● Tarefa curta A:
Reproduza o trecho da entrevista que começa em "João Gomes Junior" e segue até "História (UFRRJ, 2017).".

● Texto:
---*---
João Gomes Junior é poeta, professor, historiador e militante LGBTQI+, pós-graduando em Estudos Linguísticos e Literários (IFRJ), mestre em História Social (UFF, 2019) e Licenciado em História (UFRRJ, 2017).
Como você começa o seu dia? Você tem uma rotina matinal?
Nem sempre eu começo os meus dias, no sentido mais estrito de “começar”; muitas vezes apenas tiro cochilos de duas ou três horas por noite, o que é um problema e me prejudica sobremaneira. Mas não tenho conseguido dormir nos últimos anos, a cabeça não para de produzir e tenho compromissos que me fazem acordar cedo pelo menos 3 ou 4 vezes por semana – uns dias acordo 5h, noutros 8:30. Ainda assim, quando consigo de fato dormir e acordar, sabendo que aquele é um dia diferente do anterior, novo, separados não por um cochilo, mas por um bom repouso, gosto de me alongar, meditar, me exercitar e tomar um café preto forte, com duas colherezinhas de açúcar, seguido de um bom banho. Quando eu fumava – e eu fumava muito, estou neste momento na árdua luta contra o tabagismo; uns dias fumo bastante, noutros não fumo nada (enfim, tem sido um projeto) -, eu curtia a ideia de tomar uma xícara de café e fumar de dois a três cigarros em sequência. Tudo isso, enfim, depende do meu dia e da minha agenda. A única rotina mais sólida que tenho é a de acordar, pegar o celular e verificar todas as minhas redes sociais e contas de e-mail antes de sair da cama. Passo o olho nas mensagens, vejo se há algo imediato, alguma emergência que altere o meu dia, depois consulto a minha agenda (sempre em minha cabeceira) e me levanto. Acho que esta ação é o mais próximo que chego de uma rotina matinal. Fora a preguiça e o silêncio de todas as manhãs.
Em que hora do dia você sente que trabalha melhor? Você tem algum ritual de preparação para a escrita?
Sinto que as ideias ganham lógica e sentido em minha cabeça após a tarde, justamente por já ter passado todo o dia refletindo sobre aquilo. Gosto de pensar bem no que escrever antes de fazê-lo, do contrário eu simplesmente empaco olhando para a tela do notebook ou para a folha de papel. Geralmente eu organizo a minha ideia, depois faço algumas anotações, rascunhos e roteiros e a partir disso eu desenvolvo o meu texto, um trabalho que vejo como quase artesanal.
---*---
● Tarefa curta B:
Duplique sem alterações as linhas das entradas que começam na linha com "family: Plantaginaceae" e seguem até a linha com "order: Mantodea", incluindo as duas.

● Listagem:
---*---
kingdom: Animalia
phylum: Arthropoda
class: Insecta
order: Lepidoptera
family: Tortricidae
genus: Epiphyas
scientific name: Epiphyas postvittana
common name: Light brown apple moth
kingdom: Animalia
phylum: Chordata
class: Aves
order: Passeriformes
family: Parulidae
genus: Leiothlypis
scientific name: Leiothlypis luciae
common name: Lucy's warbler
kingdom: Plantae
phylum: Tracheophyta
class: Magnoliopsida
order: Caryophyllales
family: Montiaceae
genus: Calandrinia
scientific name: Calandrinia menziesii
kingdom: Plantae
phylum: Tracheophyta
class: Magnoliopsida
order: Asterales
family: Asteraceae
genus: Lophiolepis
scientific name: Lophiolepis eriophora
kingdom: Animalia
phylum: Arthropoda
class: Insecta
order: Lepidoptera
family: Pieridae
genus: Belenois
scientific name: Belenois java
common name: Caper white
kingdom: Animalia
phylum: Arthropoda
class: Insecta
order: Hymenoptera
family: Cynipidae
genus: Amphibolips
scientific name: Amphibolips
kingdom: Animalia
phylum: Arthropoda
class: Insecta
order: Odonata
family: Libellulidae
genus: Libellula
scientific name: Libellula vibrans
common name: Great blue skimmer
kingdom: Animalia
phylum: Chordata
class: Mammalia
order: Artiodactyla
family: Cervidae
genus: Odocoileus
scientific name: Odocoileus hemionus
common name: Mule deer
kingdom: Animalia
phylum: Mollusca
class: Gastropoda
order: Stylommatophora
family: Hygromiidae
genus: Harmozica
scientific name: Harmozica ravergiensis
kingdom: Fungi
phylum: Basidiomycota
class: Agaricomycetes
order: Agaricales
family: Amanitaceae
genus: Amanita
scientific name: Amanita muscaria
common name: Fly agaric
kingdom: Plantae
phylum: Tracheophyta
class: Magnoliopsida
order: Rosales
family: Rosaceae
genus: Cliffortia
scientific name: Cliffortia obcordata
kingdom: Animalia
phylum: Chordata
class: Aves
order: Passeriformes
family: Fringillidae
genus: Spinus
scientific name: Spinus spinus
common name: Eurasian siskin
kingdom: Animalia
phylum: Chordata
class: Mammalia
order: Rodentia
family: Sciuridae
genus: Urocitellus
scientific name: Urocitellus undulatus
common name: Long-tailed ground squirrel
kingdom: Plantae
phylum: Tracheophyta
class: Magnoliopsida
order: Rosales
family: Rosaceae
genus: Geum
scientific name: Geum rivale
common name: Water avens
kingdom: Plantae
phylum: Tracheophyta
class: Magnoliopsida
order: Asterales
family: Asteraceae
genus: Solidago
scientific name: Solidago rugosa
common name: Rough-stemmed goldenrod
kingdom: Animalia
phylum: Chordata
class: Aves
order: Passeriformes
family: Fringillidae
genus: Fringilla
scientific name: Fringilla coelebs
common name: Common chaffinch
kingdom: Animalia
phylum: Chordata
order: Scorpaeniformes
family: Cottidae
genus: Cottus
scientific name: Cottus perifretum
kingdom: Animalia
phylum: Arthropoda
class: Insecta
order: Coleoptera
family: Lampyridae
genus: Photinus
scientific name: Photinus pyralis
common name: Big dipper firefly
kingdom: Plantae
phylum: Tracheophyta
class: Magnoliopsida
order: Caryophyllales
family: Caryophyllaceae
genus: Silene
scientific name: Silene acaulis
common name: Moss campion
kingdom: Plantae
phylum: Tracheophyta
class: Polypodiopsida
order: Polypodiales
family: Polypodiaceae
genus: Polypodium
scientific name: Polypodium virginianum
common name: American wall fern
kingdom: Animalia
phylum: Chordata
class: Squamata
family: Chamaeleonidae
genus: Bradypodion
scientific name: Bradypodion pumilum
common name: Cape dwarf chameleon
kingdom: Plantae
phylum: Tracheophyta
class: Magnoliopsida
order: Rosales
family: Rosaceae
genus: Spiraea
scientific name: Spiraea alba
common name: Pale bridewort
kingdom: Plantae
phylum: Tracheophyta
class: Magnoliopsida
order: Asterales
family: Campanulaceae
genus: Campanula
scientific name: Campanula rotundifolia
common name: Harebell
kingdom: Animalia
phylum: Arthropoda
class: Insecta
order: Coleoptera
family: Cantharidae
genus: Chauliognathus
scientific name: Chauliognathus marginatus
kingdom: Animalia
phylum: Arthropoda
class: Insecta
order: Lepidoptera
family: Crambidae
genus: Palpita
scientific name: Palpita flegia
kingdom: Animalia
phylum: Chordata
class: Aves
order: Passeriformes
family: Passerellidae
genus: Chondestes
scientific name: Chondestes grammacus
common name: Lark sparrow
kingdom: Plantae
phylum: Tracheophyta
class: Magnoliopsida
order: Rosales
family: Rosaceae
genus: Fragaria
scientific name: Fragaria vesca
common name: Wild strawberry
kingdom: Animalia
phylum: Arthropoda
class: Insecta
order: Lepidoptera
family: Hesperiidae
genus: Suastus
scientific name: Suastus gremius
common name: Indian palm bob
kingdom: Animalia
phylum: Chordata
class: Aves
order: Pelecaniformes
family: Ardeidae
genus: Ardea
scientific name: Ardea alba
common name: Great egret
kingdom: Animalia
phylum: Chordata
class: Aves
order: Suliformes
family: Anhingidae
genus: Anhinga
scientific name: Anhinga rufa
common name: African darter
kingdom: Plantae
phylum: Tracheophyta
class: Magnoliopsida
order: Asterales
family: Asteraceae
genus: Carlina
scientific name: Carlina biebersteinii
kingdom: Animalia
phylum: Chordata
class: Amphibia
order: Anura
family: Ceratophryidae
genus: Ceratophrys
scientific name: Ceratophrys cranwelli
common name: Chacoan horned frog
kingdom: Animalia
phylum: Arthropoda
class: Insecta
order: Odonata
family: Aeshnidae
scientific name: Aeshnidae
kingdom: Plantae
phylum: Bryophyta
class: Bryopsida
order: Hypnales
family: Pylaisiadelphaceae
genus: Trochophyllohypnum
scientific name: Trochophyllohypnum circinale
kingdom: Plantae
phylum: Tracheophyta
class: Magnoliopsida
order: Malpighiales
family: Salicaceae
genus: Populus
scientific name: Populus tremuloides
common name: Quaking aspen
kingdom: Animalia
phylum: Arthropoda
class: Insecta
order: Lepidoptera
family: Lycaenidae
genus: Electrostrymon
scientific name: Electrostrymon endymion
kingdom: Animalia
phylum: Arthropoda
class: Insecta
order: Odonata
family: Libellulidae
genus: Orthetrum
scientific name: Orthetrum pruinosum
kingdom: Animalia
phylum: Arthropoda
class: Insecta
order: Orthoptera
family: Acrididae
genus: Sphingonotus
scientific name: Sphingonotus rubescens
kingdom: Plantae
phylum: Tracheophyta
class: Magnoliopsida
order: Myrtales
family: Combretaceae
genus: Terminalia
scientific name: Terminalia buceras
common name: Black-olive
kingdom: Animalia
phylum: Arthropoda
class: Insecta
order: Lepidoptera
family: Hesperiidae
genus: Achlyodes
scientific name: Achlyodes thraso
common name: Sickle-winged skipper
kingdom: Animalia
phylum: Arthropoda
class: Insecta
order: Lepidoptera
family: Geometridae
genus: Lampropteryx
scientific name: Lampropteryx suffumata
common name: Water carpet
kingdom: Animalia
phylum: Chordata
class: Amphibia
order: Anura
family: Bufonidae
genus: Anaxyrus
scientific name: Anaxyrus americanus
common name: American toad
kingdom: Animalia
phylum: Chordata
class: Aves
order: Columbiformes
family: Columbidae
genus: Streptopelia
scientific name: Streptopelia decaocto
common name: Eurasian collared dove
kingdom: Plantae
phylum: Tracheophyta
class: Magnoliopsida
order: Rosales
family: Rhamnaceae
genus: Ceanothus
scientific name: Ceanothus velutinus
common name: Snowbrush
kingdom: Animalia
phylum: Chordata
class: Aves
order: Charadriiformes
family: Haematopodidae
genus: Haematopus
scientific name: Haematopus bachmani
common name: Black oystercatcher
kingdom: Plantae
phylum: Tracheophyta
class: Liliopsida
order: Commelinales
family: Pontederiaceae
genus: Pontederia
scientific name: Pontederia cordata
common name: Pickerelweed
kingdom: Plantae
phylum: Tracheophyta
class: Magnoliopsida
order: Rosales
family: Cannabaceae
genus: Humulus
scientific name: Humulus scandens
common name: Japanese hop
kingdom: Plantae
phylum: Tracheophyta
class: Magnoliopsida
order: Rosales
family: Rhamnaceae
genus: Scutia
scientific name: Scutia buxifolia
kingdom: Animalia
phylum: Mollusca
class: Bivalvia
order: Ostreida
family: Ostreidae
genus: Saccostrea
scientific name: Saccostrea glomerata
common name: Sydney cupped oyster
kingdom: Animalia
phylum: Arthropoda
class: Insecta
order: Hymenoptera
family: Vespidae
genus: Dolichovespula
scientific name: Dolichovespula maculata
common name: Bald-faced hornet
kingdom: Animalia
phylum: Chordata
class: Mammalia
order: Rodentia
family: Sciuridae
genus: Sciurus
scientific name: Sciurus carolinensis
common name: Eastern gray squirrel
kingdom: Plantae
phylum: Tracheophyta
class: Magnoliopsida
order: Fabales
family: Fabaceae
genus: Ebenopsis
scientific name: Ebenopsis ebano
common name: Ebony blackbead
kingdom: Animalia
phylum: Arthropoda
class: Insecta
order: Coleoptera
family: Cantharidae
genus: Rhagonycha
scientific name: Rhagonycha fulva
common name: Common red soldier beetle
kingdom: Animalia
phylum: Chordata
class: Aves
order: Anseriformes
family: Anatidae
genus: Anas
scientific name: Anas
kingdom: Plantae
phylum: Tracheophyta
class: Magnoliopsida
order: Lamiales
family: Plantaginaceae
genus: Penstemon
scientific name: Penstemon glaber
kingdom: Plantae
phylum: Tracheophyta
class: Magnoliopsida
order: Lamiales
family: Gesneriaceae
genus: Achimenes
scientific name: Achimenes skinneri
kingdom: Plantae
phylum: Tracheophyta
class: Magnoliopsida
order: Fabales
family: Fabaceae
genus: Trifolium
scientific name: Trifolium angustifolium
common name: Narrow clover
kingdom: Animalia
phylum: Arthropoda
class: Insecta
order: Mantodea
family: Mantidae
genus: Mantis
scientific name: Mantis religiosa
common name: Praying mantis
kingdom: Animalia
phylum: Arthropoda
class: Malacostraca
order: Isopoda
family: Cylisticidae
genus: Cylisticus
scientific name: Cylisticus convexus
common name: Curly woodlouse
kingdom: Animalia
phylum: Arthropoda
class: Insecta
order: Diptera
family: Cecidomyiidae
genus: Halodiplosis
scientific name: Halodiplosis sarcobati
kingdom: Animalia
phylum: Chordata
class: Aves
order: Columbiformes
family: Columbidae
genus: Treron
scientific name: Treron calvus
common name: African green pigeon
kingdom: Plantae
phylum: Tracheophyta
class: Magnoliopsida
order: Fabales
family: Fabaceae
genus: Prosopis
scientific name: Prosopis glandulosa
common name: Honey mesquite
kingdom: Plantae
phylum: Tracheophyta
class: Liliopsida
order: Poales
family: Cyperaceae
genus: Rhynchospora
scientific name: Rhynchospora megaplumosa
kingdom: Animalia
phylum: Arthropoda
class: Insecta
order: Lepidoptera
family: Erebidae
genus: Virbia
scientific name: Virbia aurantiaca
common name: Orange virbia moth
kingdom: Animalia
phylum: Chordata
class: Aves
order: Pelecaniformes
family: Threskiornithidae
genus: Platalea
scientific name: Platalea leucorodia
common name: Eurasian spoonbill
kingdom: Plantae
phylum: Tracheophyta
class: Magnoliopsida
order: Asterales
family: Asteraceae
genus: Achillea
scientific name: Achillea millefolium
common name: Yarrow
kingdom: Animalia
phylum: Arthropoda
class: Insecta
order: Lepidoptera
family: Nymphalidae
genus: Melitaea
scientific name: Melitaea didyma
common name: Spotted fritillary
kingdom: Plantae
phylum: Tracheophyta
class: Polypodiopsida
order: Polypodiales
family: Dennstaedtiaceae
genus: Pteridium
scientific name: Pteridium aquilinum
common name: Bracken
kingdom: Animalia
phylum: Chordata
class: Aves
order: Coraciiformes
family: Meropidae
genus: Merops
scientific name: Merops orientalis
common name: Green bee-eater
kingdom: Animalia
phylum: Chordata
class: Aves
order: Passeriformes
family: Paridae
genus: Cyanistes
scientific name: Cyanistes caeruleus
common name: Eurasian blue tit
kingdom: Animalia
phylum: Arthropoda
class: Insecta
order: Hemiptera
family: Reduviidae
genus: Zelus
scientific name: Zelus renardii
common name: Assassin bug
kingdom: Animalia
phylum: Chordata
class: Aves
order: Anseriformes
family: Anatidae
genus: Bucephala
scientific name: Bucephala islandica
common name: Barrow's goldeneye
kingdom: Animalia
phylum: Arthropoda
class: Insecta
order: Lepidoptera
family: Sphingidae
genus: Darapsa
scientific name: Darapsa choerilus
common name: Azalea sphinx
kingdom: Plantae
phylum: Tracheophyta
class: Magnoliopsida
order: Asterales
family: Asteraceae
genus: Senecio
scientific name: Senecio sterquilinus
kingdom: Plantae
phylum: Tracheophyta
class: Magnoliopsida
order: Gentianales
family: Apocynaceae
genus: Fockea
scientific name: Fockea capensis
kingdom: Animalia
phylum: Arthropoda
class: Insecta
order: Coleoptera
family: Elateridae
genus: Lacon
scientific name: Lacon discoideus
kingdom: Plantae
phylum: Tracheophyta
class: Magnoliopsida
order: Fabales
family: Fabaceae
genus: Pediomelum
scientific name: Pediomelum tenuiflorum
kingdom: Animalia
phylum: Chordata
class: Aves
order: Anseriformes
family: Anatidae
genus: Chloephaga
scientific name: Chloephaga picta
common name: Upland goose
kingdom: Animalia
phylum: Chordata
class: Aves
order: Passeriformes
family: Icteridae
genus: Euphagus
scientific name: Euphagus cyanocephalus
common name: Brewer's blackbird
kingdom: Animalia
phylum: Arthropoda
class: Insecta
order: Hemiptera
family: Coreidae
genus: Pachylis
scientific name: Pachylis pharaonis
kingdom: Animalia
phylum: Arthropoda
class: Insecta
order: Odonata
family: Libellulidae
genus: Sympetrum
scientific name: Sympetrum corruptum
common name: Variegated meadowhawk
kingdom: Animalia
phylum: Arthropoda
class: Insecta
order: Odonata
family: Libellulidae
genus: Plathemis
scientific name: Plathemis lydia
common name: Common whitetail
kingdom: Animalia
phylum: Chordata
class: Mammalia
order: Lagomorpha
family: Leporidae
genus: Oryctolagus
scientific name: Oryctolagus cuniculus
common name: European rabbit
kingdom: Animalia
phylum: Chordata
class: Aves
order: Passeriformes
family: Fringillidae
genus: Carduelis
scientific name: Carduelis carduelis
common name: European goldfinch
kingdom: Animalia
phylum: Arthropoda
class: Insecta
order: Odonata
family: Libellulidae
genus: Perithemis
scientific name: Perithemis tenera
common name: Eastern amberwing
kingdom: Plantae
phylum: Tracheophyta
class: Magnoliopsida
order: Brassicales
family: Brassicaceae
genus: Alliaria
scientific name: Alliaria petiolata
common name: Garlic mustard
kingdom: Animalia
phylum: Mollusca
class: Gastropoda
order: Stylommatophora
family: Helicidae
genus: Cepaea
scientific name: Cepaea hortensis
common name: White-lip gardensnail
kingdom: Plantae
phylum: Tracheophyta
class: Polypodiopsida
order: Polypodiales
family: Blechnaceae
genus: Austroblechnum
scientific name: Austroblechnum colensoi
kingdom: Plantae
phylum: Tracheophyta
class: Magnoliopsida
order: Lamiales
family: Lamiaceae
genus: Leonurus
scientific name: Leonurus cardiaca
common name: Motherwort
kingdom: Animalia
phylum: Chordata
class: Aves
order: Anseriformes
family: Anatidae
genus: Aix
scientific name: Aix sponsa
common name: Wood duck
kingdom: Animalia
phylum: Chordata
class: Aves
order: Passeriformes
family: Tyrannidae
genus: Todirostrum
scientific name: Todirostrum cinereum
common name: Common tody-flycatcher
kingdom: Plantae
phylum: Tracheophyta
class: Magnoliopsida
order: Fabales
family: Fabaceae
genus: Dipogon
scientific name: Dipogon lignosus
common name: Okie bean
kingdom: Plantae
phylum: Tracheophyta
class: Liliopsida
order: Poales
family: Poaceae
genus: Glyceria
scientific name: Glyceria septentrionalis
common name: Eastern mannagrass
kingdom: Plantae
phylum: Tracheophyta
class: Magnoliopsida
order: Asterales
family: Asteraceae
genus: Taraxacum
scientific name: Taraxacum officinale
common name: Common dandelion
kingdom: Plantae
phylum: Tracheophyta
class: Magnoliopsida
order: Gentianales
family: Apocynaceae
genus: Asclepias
---*---
● Resposta escrita A:
João Gomes Junior é poeta, professor, historiador e militante LGBTQI+, pós-graduando em Estudos Linguísticos e Literários (IFRJ), mestre em História Social (UFF, 2019) e Licenciado em História (UFRRJ, 2017).

● Resposta escrita B:
family: Plantaginaceae
genus: Penstemon
scientific name: Penstemon glaber
kingdom: Plantae
phylum: Tracheophyta
class: Magnoliopsida
order: Lamiales
family: Gesneriaceae
genus: Achimenes
scientific name: Achimenes skinneri
kingdom: Plantae
phylum: Tracheophyta
class: Magnoliopsida
order: Fabales
family: Fabaceae
genus: Trifolium
scientific name: Trifolium angustifolium
common name: Narrow clover
kingdom: Animalia
phylum: Arthropoda
class: Insecta
order: Mantodea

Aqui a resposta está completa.